On a related note, it sounds pretty daunting for a single Q user to sift through thousands of data sets, combining the good ones into a comprehensive, scalable algo. But say I picked one, and showed that there was a little bit of alpha there. How could I get paid, so that you could license my little gold nugget for the fund, and I could buy a sandwich?

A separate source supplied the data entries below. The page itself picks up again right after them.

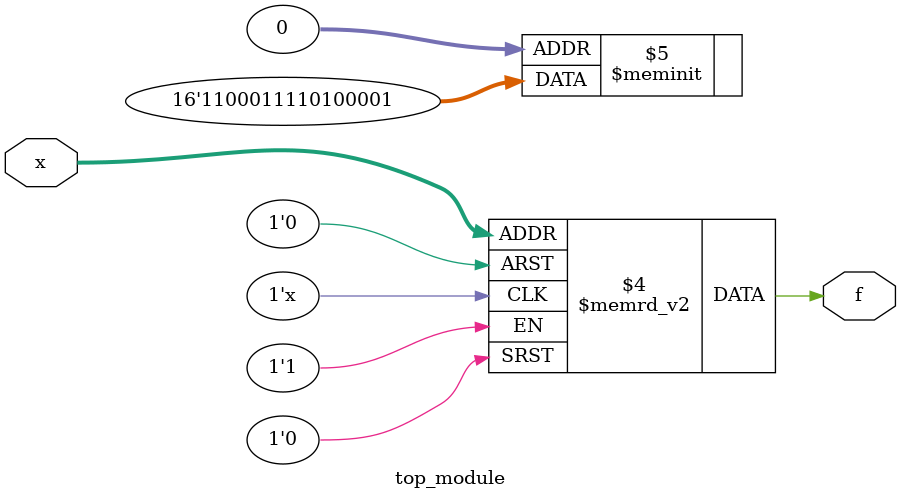
<source format=sv>
module top_module (
    input [4:1] x,
    output logic f
);

    always_comb begin
        case (x)
            4'b0001, 4'b0010, 4'b0011, 4'b0100, 4'b0110, 4'b1011, 4'b1100, 4'b1101: f = 0;
            4'b0101, 4'b0111, 4'b1000, 4'b1001, 4'b1010, 4'b1110: f = 1;
            default: f = 1; // Choose convenient value for don't-care conditions
        endcase
    end

endmodule

</source>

One suggestion for a data set would be Internet health (e.g. https://www.akamai.com/us/en/solutions/intelligent-platform/visualizing-akamai/real-time-web-monitor.jsp). Daily data should be pretty easy to come by. And deriving a real-time minutely feed, I'd think, would be fairly straightforward. Even down to individual companies, it should be possible to get the data by writing a script to query site availability (e.g. Amazon, Facebook, etc.). At some level, there must be alpha in such data sets, but if someone is already doing it (almost certainly), then minutely data may not be fast enough. You might run this by Fawce though, given his do-good tone on https://www.quantopian.com/posts/phasing-out-brokerage-integrations. In all likelihood, you could be profiting off of criminal activity (but then, you are hooked up with Point 72, which has a very sketchy history, as portrayed in the book, Black Edge). By the way, if you do end up using my Internet data idea, my one-time licensing fee is $500 cash ($20 bills would be nice).

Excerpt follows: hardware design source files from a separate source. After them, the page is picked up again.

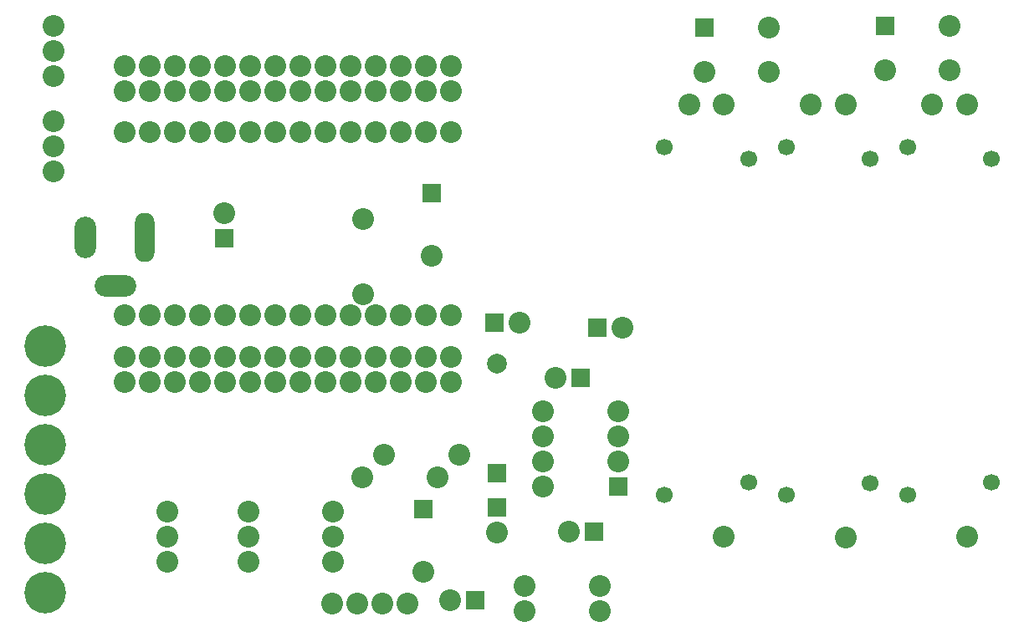
<source format=gbr>
G04 DipTrace 2.3.0.3*
%INBottomMask.gbr*%
%MOIN*%
%ADD23C,0.0787*%
%ADD35C,0.0669*%
%ADD46C,0.1655*%
%ADD50C,0.087*%
%ADD52O,0.1655X0.0867*%
%ADD54O,0.0867X0.1655*%
%ADD56O,0.0789X0.197*%
%ADD59C,0.087*%
%ADD61R,0.078X0.078*%
%ADD63C,0.0867*%
%FSLAX44Y44*%
G04*
G70*
G90*
G75*
G01*
%LNBotMask*%
%LPD*%
D63*
X5757Y24195D3*
Y23195D3*
Y22195D3*
Y27995D3*
Y26995D3*
Y25995D3*
D61*
X23415Y8781D3*
D59*
Y7781D3*
D61*
X27284Y7806D3*
D59*
X26284D3*
X24308Y16155D3*
D61*
X23308D3*
D59*
X20477Y6215D3*
D61*
Y8715D3*
D59*
X21553Y5094D3*
D61*
X22553D3*
D59*
X25737Y13971D3*
D61*
X26737D3*
D59*
X20799Y18815D3*
D61*
Y21315D3*
X23416Y10164D3*
D23*
Y14514D3*
D63*
X13493Y8615D3*
Y7615D3*
Y6615D3*
X10277Y8625D3*
Y7625D3*
Y6625D3*
X16889Y8633D3*
Y7633D3*
Y6633D3*
X8578Y23750D3*
X9578D3*
X10578D3*
X11578D3*
X12578D3*
X13578D3*
X14578D3*
X15578D3*
X16578D3*
X17578D3*
X18578D3*
X19578D3*
X20578D3*
X21578D3*
X21579Y16468D3*
X20579D3*
X19579D3*
X18579D3*
X17579D3*
X16579D3*
X15579D3*
X14579D3*
X13579D3*
X12579D3*
X11579D3*
X10579D3*
X9579D3*
X8579D3*
X21579Y26375D3*
X20579D3*
X19579D3*
X18579D3*
X17579D3*
X16579D3*
X15579D3*
X14579D3*
X13579D3*
X12579D3*
X11579D3*
X10579D3*
X9579D3*
X8579D3*
Y25375D3*
X9579D3*
X10579D3*
X11579D3*
X12579D3*
X13579D3*
X14579D3*
X15579D3*
X16579D3*
X17579D3*
X18579D3*
X19579D3*
X20579D3*
X21579D3*
Y14780D3*
X20579D3*
X19579D3*
X18579D3*
X17579D3*
X16579D3*
X15579D3*
X14579D3*
X13579D3*
X12579D3*
X11579D3*
X10579D3*
X9579D3*
X8579D3*
Y13780D3*
X9579D3*
X10579D3*
X11579D3*
X12579D3*
X13579D3*
X14579D3*
X15579D3*
X16579D3*
X17579D3*
X18579D3*
X19579D3*
X20579D3*
X21579D3*
D56*
X9377Y19544D3*
D54*
X7015D3*
D52*
X8196Y17615D3*
D59*
X28407Y15965D3*
D61*
X27407D3*
X28243Y9619D3*
D50*
Y10619D3*
Y11619D3*
Y12619D3*
X25243D3*
Y11619D3*
Y10619D3*
Y9619D3*
D61*
X12542Y19525D3*
D50*
Y20525D3*
D59*
X18055Y9977D3*
D50*
X21055D3*
D59*
X27510Y5652D3*
D50*
X24510D3*
D59*
X27510Y4662D3*
D50*
X24510D3*
D59*
X21894Y10903D3*
D50*
X18894D3*
D59*
X18067Y17305D3*
D50*
Y20305D3*
D61*
X31669Y27921D3*
D50*
Y26149D3*
X34229D3*
Y27921D3*
D61*
X38887Y27991D3*
D50*
Y26219D3*
X41446D3*
Y27991D3*
D63*
X42132Y24851D3*
X40754D3*
X42132Y7607D3*
D35*
X43116Y22685D3*
Y9772D3*
X39769Y23158D3*
Y9300D3*
D63*
X37291Y24847D3*
X35913D3*
X37291Y7603D3*
D35*
X38275Y22681D3*
Y9768D3*
X34929Y23154D3*
Y9296D3*
D63*
X32446Y24851D3*
X31068D3*
X32446Y7607D3*
D35*
X33430Y22685D3*
Y9772D3*
X30084Y23158D3*
Y9300D3*
D63*
X19828Y4966D3*
X18828D3*
X17828D3*
X16828D3*
D46*
X5407Y15216D3*
Y13247D3*
Y11279D3*
Y9310D3*
Y7342D3*
Y5373D3*
M02*

</source>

For the Q fund, would there be any way to publish data that would allow users to do the kind of algo viability analyses that presumably you can do? For example, say I'm working on writing a new algo. I'd like to know the degree to which it might be accretive, so that I know that I'm not wasting my time (and your platform resources). Presently, it is a total open-loop, time suck. Building a crowd-sourced fund without giving the crowd access to the fund as it is built would seem to be counter-productive. But alas, ironically, the whole crowd-sourced, collective, "we are all in this together" concept seems to be totally lost on you guys, in my opinion. What is your sense from the inside (we can start another thread, if you want)?